Task brief – Return, word for word, only the lines from the one containing "These codes are" through the last line of the entries.

***** Provided data

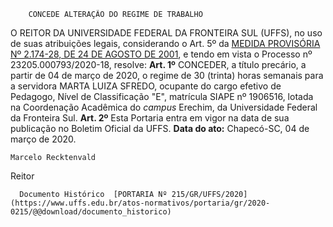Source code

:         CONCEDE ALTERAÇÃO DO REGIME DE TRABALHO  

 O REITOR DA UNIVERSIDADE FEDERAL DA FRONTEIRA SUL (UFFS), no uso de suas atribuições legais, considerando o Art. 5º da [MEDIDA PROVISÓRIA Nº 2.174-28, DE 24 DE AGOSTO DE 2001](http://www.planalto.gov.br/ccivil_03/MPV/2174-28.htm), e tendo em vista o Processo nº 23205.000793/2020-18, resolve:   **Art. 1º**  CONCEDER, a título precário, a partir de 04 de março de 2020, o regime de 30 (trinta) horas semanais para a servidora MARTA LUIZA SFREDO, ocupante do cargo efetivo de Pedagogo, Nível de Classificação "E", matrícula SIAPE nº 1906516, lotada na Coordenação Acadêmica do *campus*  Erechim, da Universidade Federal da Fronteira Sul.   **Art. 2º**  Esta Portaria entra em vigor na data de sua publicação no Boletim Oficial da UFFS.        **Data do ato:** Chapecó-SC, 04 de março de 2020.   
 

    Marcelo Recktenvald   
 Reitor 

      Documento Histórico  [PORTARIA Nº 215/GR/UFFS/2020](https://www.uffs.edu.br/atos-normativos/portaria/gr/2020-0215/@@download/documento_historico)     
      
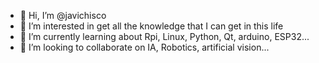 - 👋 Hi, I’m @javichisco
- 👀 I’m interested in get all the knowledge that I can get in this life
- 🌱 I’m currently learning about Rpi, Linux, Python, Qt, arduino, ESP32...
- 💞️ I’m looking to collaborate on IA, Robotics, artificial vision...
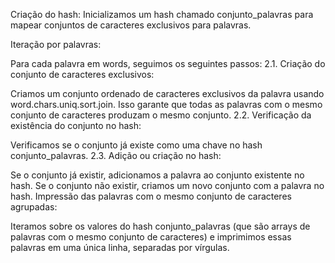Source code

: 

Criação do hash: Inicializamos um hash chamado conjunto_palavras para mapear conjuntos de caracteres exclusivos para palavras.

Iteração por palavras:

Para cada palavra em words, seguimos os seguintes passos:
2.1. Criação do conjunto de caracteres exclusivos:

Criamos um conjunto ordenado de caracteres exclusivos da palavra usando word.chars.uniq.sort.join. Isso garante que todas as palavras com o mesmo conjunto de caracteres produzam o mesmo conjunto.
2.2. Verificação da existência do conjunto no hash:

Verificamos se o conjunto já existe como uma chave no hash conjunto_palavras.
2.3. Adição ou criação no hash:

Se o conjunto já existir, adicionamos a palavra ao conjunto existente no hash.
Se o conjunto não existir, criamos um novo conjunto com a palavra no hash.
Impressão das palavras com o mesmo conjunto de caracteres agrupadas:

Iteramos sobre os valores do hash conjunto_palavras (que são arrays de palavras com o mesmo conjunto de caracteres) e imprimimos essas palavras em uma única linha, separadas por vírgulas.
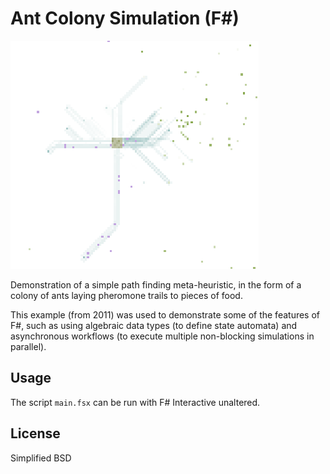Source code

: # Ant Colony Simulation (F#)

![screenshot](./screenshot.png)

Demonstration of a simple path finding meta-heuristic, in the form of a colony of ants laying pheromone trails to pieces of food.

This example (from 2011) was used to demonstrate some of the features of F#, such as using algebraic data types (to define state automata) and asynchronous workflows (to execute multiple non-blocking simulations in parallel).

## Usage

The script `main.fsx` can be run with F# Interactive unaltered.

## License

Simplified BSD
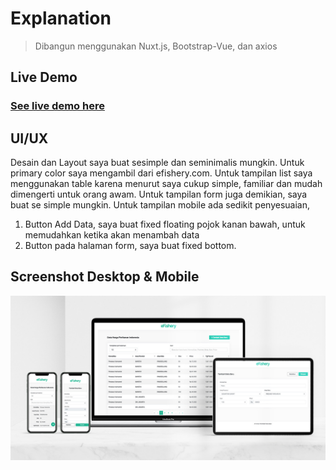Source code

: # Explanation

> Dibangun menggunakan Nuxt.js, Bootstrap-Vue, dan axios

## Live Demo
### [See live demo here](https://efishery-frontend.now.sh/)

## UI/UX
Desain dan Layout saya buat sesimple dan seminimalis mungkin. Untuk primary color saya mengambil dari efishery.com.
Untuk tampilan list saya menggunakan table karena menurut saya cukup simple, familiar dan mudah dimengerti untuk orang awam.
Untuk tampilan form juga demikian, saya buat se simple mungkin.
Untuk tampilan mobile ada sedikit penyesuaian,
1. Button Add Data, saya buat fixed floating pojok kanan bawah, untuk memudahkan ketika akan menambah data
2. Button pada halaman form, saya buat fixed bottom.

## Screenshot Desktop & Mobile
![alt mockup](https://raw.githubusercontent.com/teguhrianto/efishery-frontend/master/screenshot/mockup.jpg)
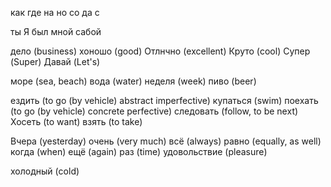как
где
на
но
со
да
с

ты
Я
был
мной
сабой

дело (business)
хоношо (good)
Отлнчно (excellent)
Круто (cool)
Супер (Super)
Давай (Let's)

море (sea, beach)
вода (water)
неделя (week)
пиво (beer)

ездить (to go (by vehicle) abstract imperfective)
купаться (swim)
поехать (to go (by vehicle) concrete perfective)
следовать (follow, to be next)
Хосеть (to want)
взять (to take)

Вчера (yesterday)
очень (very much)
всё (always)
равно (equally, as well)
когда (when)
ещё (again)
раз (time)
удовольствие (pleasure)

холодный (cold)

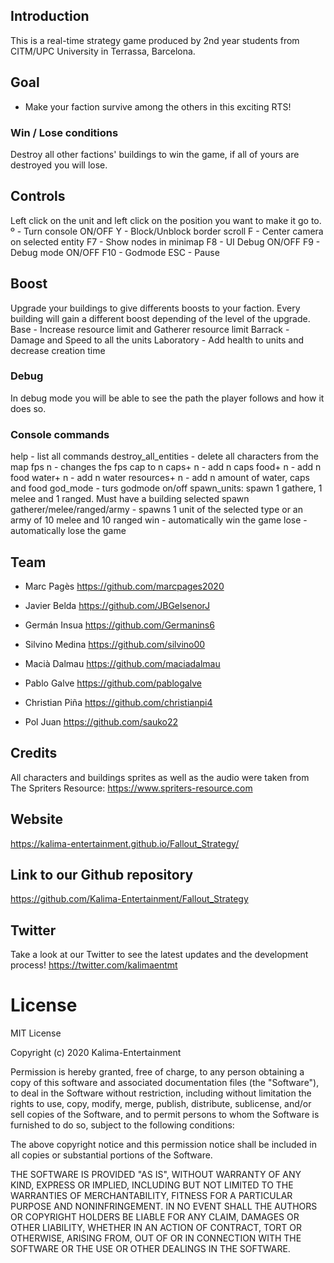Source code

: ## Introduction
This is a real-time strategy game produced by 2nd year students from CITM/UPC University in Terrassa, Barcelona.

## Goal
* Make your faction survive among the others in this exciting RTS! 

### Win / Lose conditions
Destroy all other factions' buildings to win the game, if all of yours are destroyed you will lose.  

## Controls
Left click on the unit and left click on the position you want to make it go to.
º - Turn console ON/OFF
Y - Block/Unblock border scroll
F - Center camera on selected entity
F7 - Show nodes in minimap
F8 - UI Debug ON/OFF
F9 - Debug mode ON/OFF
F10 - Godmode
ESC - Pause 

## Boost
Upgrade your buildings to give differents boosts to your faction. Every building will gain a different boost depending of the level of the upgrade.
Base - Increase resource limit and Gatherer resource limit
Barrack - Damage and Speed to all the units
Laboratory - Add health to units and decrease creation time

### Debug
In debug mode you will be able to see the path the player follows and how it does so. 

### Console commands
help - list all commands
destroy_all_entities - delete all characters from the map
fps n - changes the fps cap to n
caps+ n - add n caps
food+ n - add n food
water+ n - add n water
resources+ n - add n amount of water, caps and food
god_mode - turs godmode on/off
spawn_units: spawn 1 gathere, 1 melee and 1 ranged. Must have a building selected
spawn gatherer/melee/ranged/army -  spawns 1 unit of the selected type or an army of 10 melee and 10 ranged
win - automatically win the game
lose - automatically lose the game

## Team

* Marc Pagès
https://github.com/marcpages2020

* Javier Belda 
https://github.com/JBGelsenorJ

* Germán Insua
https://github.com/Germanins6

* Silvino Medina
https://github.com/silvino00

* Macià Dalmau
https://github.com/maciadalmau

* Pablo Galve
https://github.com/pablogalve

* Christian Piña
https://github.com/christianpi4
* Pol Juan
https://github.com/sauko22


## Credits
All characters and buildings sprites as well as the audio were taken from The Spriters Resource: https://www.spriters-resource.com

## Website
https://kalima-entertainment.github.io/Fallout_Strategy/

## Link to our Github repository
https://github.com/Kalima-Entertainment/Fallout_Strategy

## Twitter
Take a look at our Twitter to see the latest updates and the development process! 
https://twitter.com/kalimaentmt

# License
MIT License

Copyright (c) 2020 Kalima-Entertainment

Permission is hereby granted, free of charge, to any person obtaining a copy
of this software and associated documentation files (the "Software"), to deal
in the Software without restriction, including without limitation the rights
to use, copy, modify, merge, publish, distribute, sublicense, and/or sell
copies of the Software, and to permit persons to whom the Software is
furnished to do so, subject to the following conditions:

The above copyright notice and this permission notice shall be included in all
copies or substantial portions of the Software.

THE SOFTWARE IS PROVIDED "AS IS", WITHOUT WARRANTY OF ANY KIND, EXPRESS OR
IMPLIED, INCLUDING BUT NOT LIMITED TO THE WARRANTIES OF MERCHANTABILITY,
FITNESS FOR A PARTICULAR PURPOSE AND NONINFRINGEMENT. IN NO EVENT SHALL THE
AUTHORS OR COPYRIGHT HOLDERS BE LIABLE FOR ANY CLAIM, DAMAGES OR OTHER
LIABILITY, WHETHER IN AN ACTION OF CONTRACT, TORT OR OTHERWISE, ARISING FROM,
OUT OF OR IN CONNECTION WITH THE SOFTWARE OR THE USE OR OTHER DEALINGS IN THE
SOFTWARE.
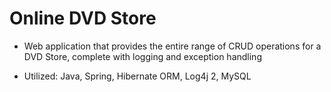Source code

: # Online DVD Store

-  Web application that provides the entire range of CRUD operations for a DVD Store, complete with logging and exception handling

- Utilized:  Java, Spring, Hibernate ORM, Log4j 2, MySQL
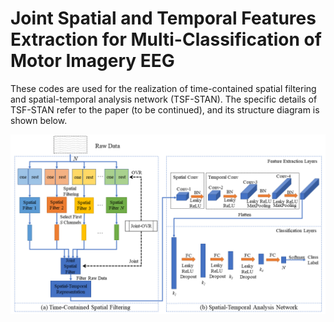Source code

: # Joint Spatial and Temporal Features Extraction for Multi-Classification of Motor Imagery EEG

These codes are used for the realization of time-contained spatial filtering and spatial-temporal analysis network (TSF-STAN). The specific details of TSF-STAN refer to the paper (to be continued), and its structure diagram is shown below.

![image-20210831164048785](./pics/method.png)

**********

Solved problem –
These codes are used for the realization of time-contained spatial filtering and spatial-temporal analysis network (TSF-STAN). The specific details of TSF-STAN refer to the paper (to be continued), and its structure diagram is shown below.

![image-20210831164048785](./pics/method.png)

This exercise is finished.